I know that I need mean and s.d to find the interval, however, what if the question is:
For a survey of 1,000 randomly chosen workers, 520 of them are female. Create a 95% confidence interval for the proportion of workers who are female based on the survey.
How do I find mean and s.d for that?
You can also use prop.test from package stats, or binom.test
prop.test(x, n, conf.level=0.95, correct = FALSE)
1-sample proportions test without continuity correction
data: x out of n, null probability 0.5
X-squared = 1.6, df = 1, p-value = 0.2059
alternative hypothesis: true p is not equal to 0.5
95 percent confidence interval:
0.4890177 0.5508292
sample estimates:
p
0.52
You may find interesting this article, where in Table 1 on page 861 are given different confidence intervals, for a single proportion, calculated using seven methods (for selected combinations of n and r). Using prop.test you can get the results found in rows 3 and 4 of the table, while binom.test returns what you see in row 5.
In this case, you have binomial distribution, so you will be calculating binomial proportion confidence interval.

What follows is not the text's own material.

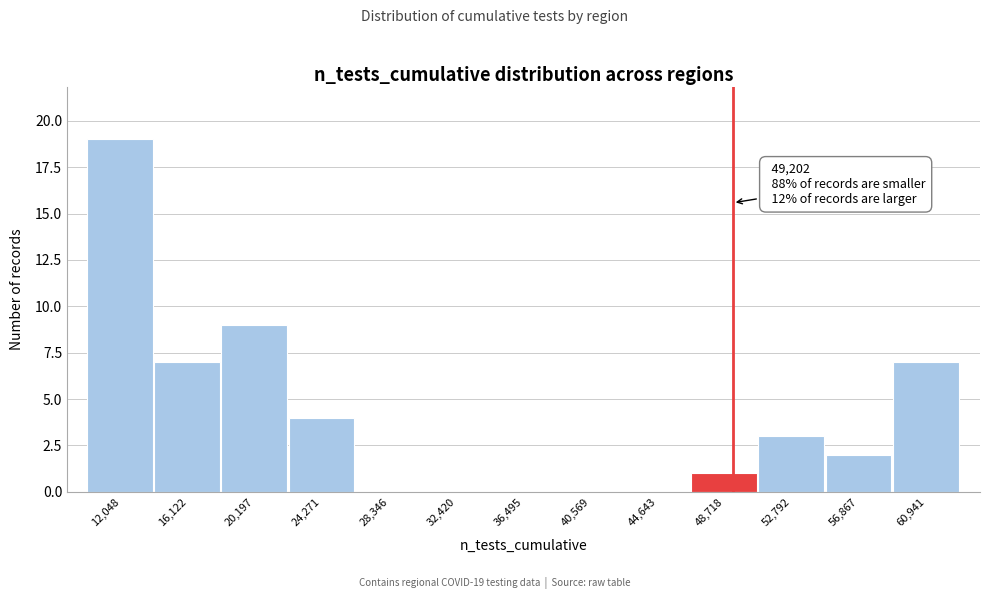

Over which range of the x-axis is the bar tallest?

10000 to 14000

In R, you can use binconf() from package Hmisc
> binconf(x=520, n=1000)
PointEst Lower Upper
0.52 0.4890177 0.5508292
Or you can calculate it yourself:
> p <- 520/1000
> p + c(-qnorm(0.975),qnorm(0.975))*sqrt((1/1000)*p*(1-p))
[1] 0.4890345 0.5509655
Alternatively, use function propCI from the prevalence package, to get the five most commonly used binomial confidence intervals:
> library(prevalence)
> propCI(x = 520, n = 1000)
x n p method level lower upper
1 520 1000 0.52 agresti.coull 0.95 0.4890176 0.5508293
2 520 1000 0.52 exact 0.95 0.4885149 0.5513671
3 520 1000 0.52 jeffreys 0.95 0.4890147 0.5508698
4 520 1000 0.52 wald 0.95 0.4890351 0.5509649
5 520 1000 0.52 wilson 0.95 0.4890177 0.5508292
Another package: tolerance will calculate confidence / tolerance ranges for a ton of typical distribution functions.